All of it makes for a close-knit community that not only helps students but also their families.

“They totally take care of Wai,” says Sarah Afong of her daughter, who will begin first grade this fall. “They care about her education. They care about her well-being. They care about us as a family.”

“One of the differences — and I know other parents have shared this same feeling with me — is something I don’t think I expected to experience in a school or anything like that, is just a feeling of how much your kid is loved by the faculty and administration,” says Kevin Hanney, whose son Collin will be a fifth-grader. “You really feel it.”

IT TAKES A VILLAGE

Last September, Assets School broke ground on its Harry & Jeannette Weinberg K-4 Village.
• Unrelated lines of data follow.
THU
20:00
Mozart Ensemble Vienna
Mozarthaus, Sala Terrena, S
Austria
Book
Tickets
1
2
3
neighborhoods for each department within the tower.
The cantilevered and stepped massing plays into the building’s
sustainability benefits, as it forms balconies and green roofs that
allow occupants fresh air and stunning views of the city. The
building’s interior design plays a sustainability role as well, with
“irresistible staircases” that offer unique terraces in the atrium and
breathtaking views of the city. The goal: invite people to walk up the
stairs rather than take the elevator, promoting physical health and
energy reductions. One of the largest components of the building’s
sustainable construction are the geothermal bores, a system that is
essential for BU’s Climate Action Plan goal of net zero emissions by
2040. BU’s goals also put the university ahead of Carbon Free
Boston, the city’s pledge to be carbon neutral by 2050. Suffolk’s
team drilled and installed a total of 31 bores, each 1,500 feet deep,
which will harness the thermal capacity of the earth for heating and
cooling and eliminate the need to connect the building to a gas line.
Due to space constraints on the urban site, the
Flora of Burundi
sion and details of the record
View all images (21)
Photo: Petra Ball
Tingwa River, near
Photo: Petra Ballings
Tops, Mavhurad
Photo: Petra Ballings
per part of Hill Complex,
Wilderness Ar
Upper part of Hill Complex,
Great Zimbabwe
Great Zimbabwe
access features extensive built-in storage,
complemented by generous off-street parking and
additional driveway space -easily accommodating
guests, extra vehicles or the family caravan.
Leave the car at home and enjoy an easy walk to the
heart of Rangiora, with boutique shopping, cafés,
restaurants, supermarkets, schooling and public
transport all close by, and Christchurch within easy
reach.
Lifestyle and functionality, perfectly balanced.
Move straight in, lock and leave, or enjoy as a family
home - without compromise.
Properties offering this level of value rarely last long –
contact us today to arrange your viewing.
Less than a year later, its three new colorful buildings that house six classrooms, common areas and counselors’ offices will open to students come Aug. 14.

According to the school, the indoor-outdoor “village” includes a student garden, as well as outdoor classrooms. Each classroom also includes a smaller breakout room for personalized learning and attention.

The entire process was a learning experience for students, too. Fifth- and sixth-grade classrooms documented its progress daily and put together time-lapse videos, for example, while first- and second-grade students learned about buildings and dwellings.

“We’re trying to take advantage of this thing happening in our backyard to really integrate it into the curriculum for the kids,” says Ryan Masa, Assets K-8 principal.

A second phase for the school’s middle school also is in the works.

It’s been a long time coming for the nearly 50-year-old school. Its K-8 campus housed all grade levels before the school acquired space in Alewa Heights for the high school. Up until several years ago, the U.S. Navy owned the land its K-8 campus resides on, and as tenants, Assets was not allowed to build permanent structures.

Of course, all that’s changing now.

“These kids deserve a permanent home,” says Paul Singer, Assets head of school. “They need more modern buildings. They need more modern equipment. They need to be able to get out of their cars and feel really proud about the school that they’re attending.”